» やること:
- a) ステッチングの記事では、基準画像 $I_{ref}$ を画像の連なりのどこから選ぶとしているか。
- b) ステッチングの記事を、最後の文のあとから引き継いで書いてください。

» 本文抜粋:
•••

スタンフォード/CS131/宿題3-5 複数画像のステッチング

前回のStanford University/CS131/宿題3-4 RANSACとHOGの続きをやる。今回の宿題は、Extra Credit: Stitching Multiple Images(複数画像のステッチング)をやる。この宿題は、パノラマ画像作りの集大成となっている。

スポンサーリンク

Extra Credit: Stitching Multiple Images

Work in the cell below to complete the code to stitch an ordered chain of images.
下のセルのコードを完成させて順序通りに画像をステッチングせよ。

Given a sequence of $m$ images ($I_1, I_2,…,I_m$), take every neighboring pair of images and compute the transformation matrix which converts points from the coordinate frame of $I_{i+1}$ to the frame of $I_{i}$. Then, select a reference image $I_{ref}$, which is in the middle of the chain. We want our final panorama image to be in the coordinate frame of $I_{ref}$. So, for each $I_i$ that is not the reference image, we need a transformation matrix that will convert points in frame $i$ to frame $ref$.

•••

データ可視化画像:
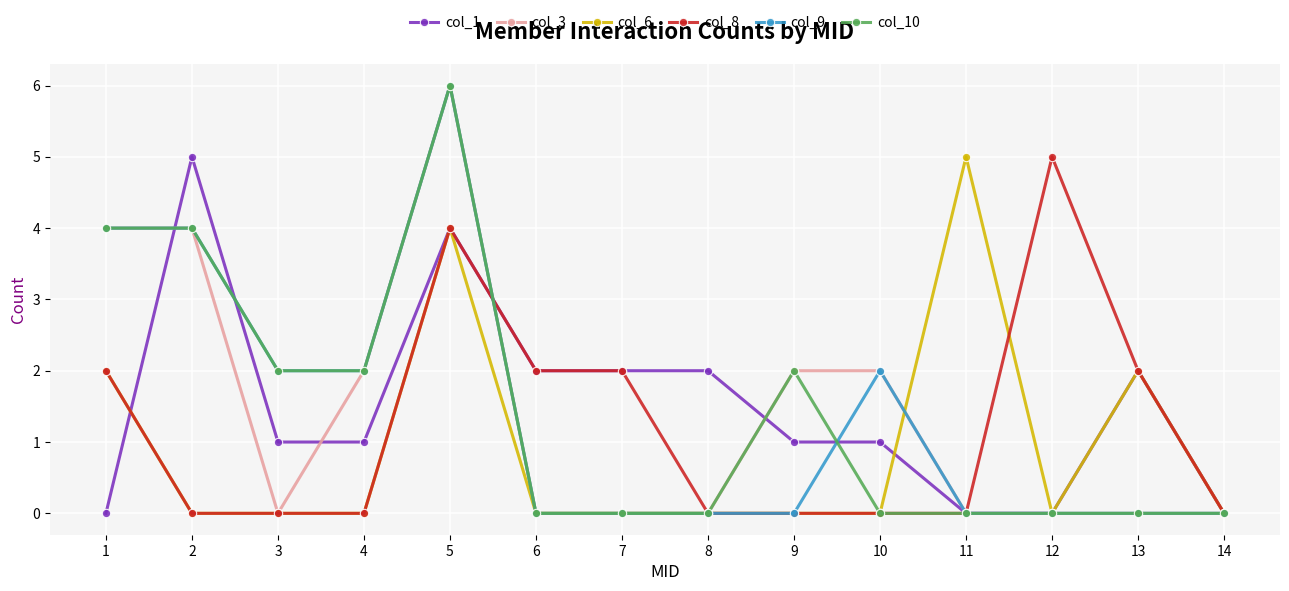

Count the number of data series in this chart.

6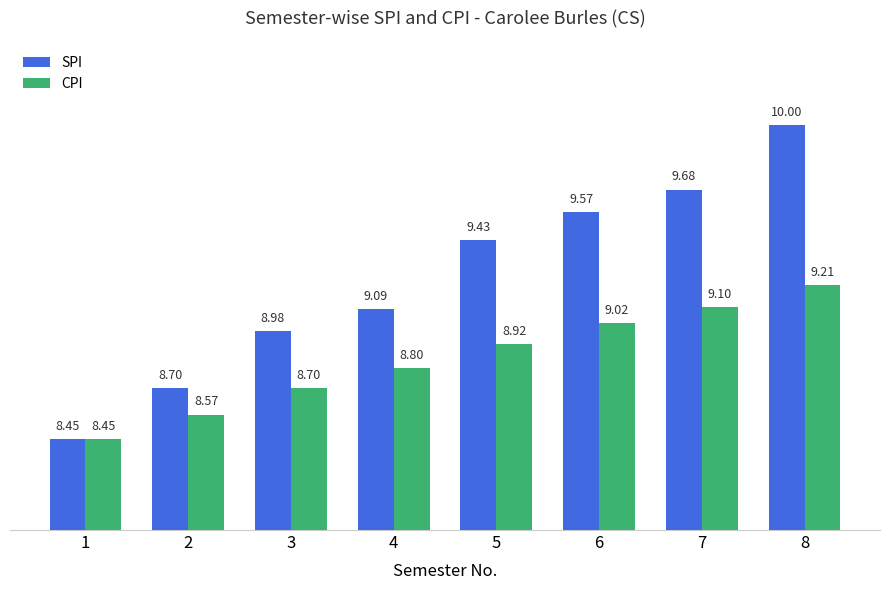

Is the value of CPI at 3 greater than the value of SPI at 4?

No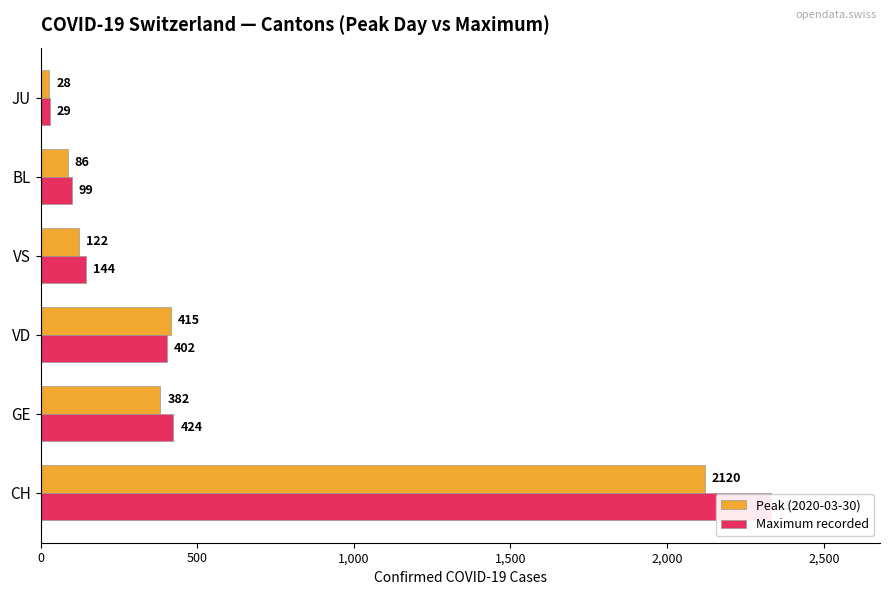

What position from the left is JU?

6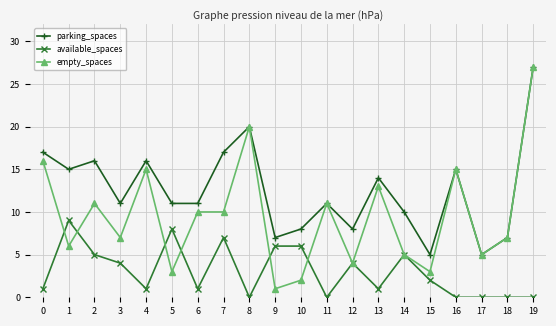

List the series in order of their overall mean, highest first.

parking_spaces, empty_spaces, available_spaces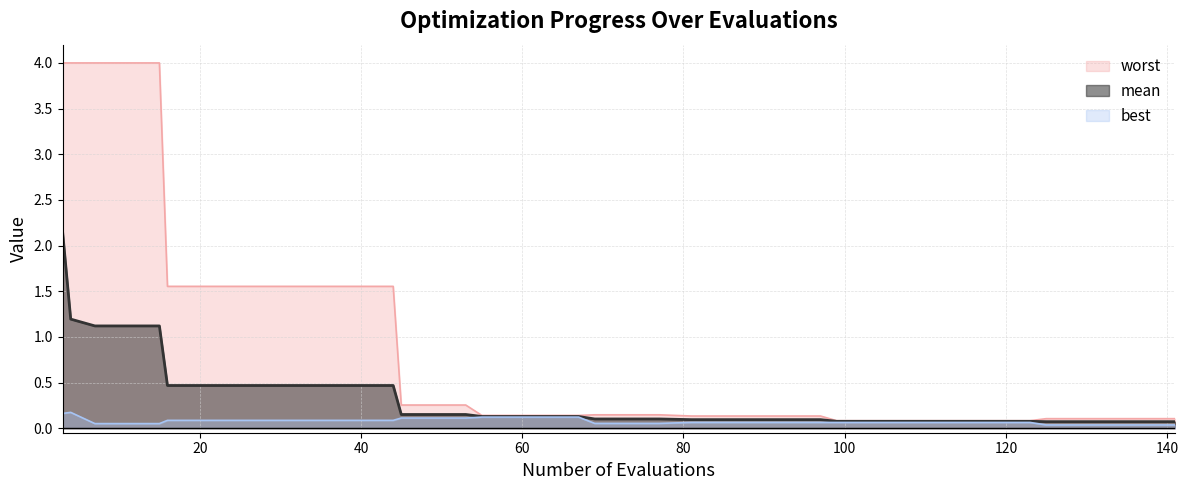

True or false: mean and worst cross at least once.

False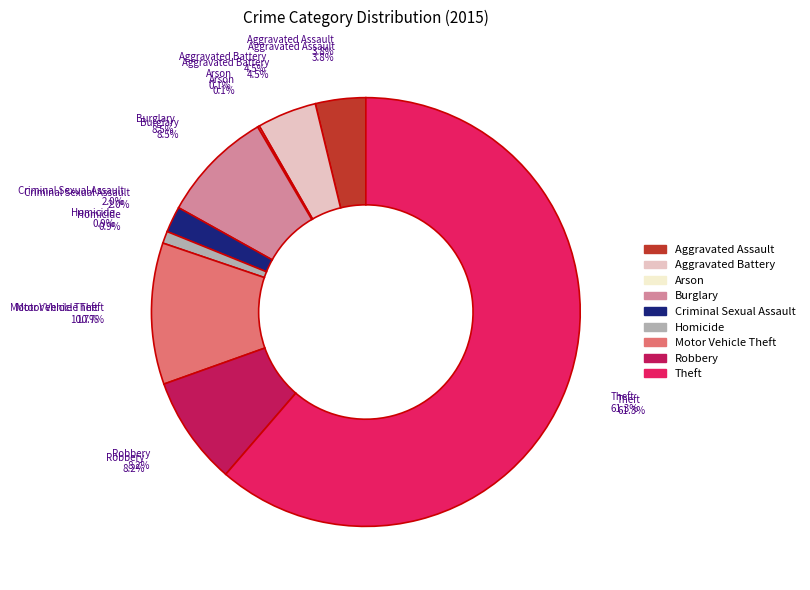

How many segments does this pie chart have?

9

•••

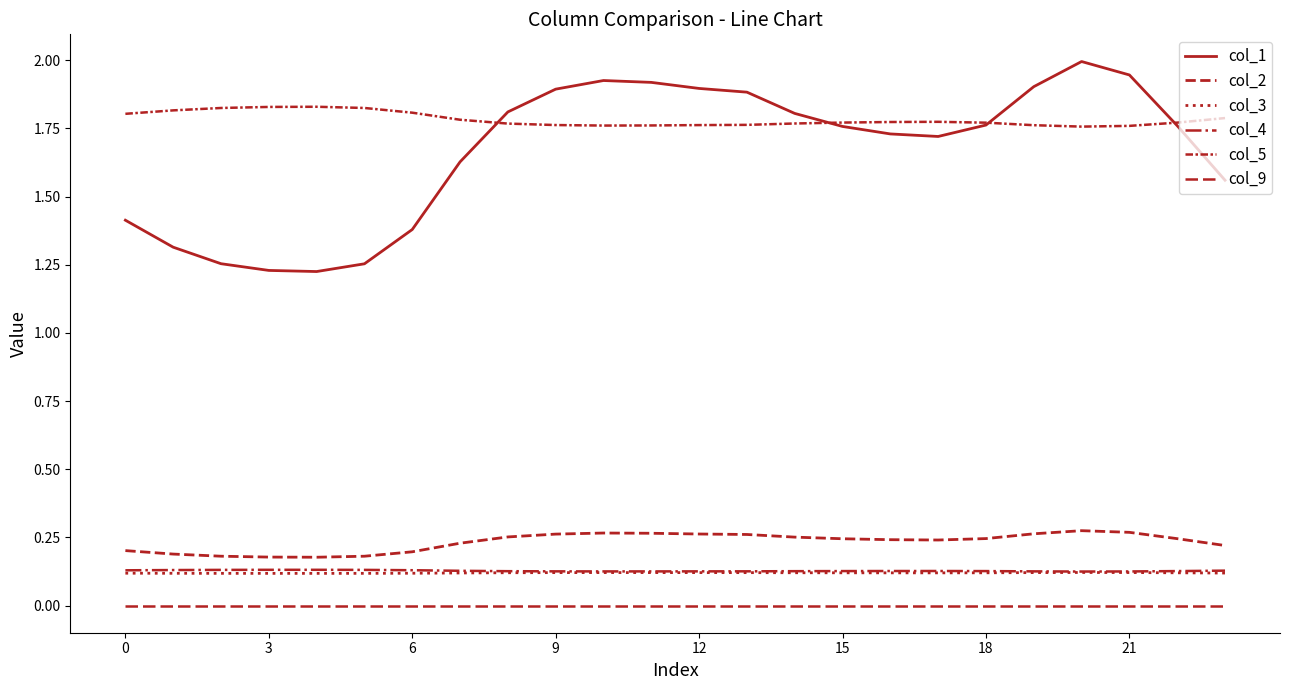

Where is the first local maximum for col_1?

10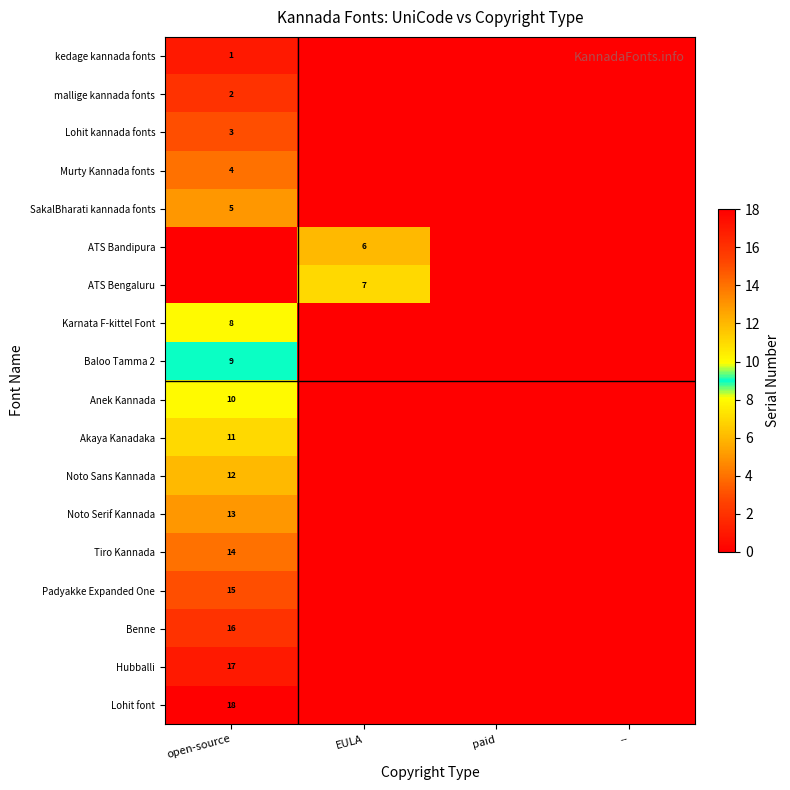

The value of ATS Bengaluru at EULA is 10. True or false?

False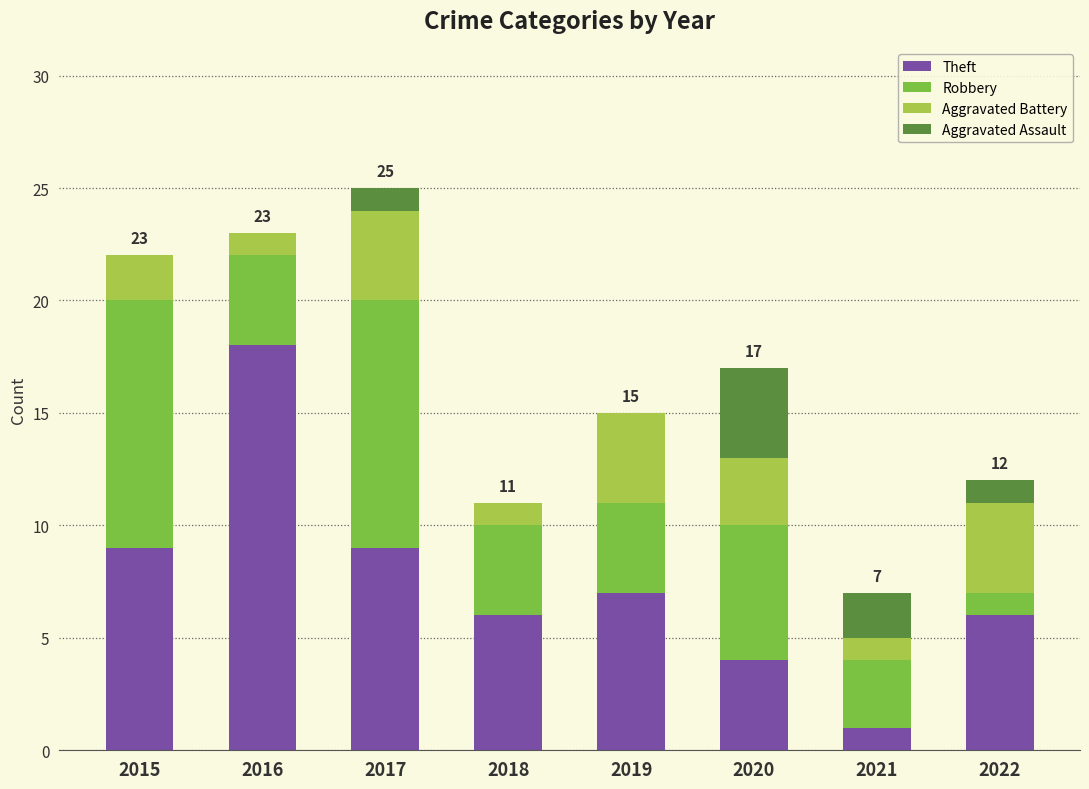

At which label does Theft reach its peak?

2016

•••

» 回答:
- a) 連なりの中央にある画像を選ぶ。

- b)
順番$m$の画像($I_1, I_2,…,I_m$)を所与として、全ての隣接画像ペアを取得して、$I_{i+1}$の座標フレームから$I_{i}$のフレームに至る点を変換する変換行列を算出する。次に、一連の画像の真ん中の参照画像$I_{ref}$を選択する。最終的なパノラマ画像を、$I_{ref}$の座標フレームに置きたいので、参照画像でない各$I_i$に対して、フレーム$i$からフレーム$ref$までのポイントを変換する変換行列が必要になる。

-Hint:

  • If you are confused, you may want to review the Linear Algebra slides on how to combine the effects of multiple transformation matrices.
    行き詰まったら、複数の変換行列の効果を組み合わせる方法を説明している線形代数のスライドを復習してみるとよい。
  • The inverse of transformation matrix has the reverse effect. Please use numpy.linalg.inv function whenever you want to compute matrix inverse.
    逆変換行列(変換行列の逆行列)は逆の効果を有している。逆行列を計算する時は必ずnumpy.linalg.inv関数を使うようにして下さい。
import numpy as np
import matplotlib.pyplot as plt
%matplotlib inline
plt.rcParams['figure.figsize'] = (20.0, 16.0) # set default size of plots
plt.rcParams["font.size"] = "17"
plt.rcParams['image.interpolation'] = 'nearest'
plt.rcParams['image.cmap'] = 'gray'
from utils import get_output_space,warp_image,pad,plot_matches
from panorama import harris_corners,describe_keypoints,ransac
from skimage.feature import corner_peaks
from panorama import simple_descriptor,match_descriptors,fit_affine_matrix
from skimage.io import imread
img1 = imread('yosemite1.jpg', as_gray=True)
img2 = imread('yosemite2.jpg', as_gray=True)
img3 = imread('yosemite3.jpg', as_gray=True)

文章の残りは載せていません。